La mission de l’ONU forte de 9 000 hommes s’est effondrée en 2017, accusée d’abus sexuels, de déversement d’eaux usées infectées depuis l’un de ses camps dans une rivière, provoquant une épidémie de choléra qui a tué 9 000 personnes. Depuis lors, aucune nation sur terre n’a été disposée à envoyer ses soldats en Haïti, jusqu’à ce que le Kenya offre de le faire à un moment où la situation a empiré et qu’Haïti glisse vers le statut d’État défaillant.

“Le Kenya avait participé à la restauration de la paix en Somalie, au Soudan du Sud et en RDC, et Haïti ne serait pas différent”, a déclaré l’inspecteur général.

La plupart des missions de paix mentionnées par Koome ont été principalement menées sous l’égide de l’ONU dans des zones principalement rurales ou peu peuplées.
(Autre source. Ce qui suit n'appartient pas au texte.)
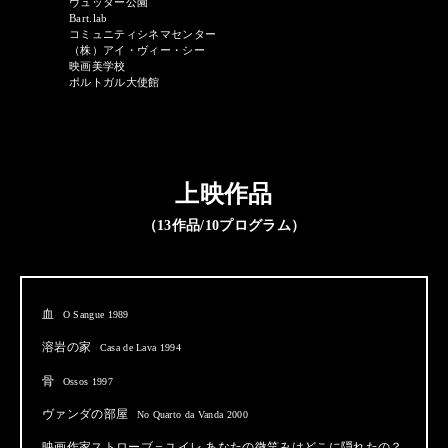
ヴュッター公園
Bart.lab
コミュニティシネマセンター
（株）アイ・ヴィー・シー
映画美学校
ポルトガル大使館
上映作品
（13作品/10プログラム）
血
O Sangue 1989
溶岩の家
Casa de Lava 1994
骨
Ossos 1997
ヴァンダの部屋
No Quarto da Vanda 2000
映画作家ストローブ＝ユイレ あなたの微笑みはどこに隠れたの？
Cependant, la situation en Haïti présente un tout autre défi, car les forces de sécurité kényanes n’opéreront pas sous les structures de commandement de l’ONU. Au lieu de cela, elles dirigeront une mission du MSS visant à rétablir la sécurité en Haïti et à créer un environnement propice à la tenue d’élections libres et équitables.

Soutien promis

Plusieurs autres nations, dont les Bahamas, la Jamaïque, l’Italie, l’Espagne, la Mongolie, le Sénégal, le Rwanda, le Belize, le Suriname, le Guatemala, Antigua-et-Barbuda et le Pérou, ont également promis leur soutien, mais c’est le Kenya seul qui s’est pleinement engagé à déployer ses officiers de police sur le terrain. Cela laisse la responsabilité de savoir si Haïti pourra ou non organiser des élections en 2024 entièrement sur les épaules des officiers que le Kenya enverra à Port-au-Prince.

La dernière fois qu’Haïti a organisé des élections remonte à 2016, lorsque Jovenel Moïse a été élu de manière controversée lors d’un scrutin serré contre son plus proche rival, Jude Celestin. Moïse a été assassiné dans son palais présidentiel en juillet 2021, seulement deux ans après le retrait de la mission de l’ONU qui avait duré 13 ans.

Depuis la mort de Moïse, Haïti n’a plus de président. Le mandat constitutionnel du dirigeant actuel d’Haïti, le Premier ministre Ariel Henry, a pris fin en 2022. Le Sénat du pays devrait avoir 30 membres et son Parlement 119, mais tous ces sièges sont vacants car les élections sont constamment reportées.

Vacuum de pouvoir

Sans dirigeants démocratiquement élus depuis 2021, les gangs ont pris le relais pour remplir le vide de pouvoir. En décembre de l’année dernière, l’ONU estimait que les gangs contrôlaient 60 % de la capitale d’Haïti. Cependant, d’autres sources affirment que les gangs contrôlent jusqu’à 90 % de Port-au-Prince, y compris un important terminal de déchargement de carburant.

Environ quatre personnes sont enlevées chaque jour en Haïti, selon l’ONU. En 2022, il y a eu au moins 2 200 meurtres liés aux gangs dans la seule capitale.

“Les meurtres, les violences sexuelles, y compris le viol collectif et la mutilation, continuent d’être utilisés par les gangs chaque jour et dans le contexte d’une assistance inefficace aux victimes ou d’une réponse judiciaire robuste”, a déclaré la Représentante spéciale de l’ONU pour Haïti, María Isabel Salvador, devant le Conseil de sécurité de l’ONU le 23 octobre.

“La Police nationale haïtienne ne peut obtenir des résultats durables que lorsque la sécurité publique est rétablie et que l’État reprend ses fonctions, en particulier dans les quartiers défavorisés sujets à l’activité des gangs”, a-t-elle ajouté.

Malheureusement, la Police nationale haïtienne est gravement sous-effectif, avec seulement 15 498 agents. Cela se traduit par un ratio de un policier pour 1 000 citoyens, bien en deçà de la norme de l’ONU d’un policier pour 450 individus. En revanche, il y a plus de 30 000 membres de gangs répartis dans tout le pays, appartenant à environ 200 à 300 gangs différents, dont près de la moitié opère à Port-au-Prince.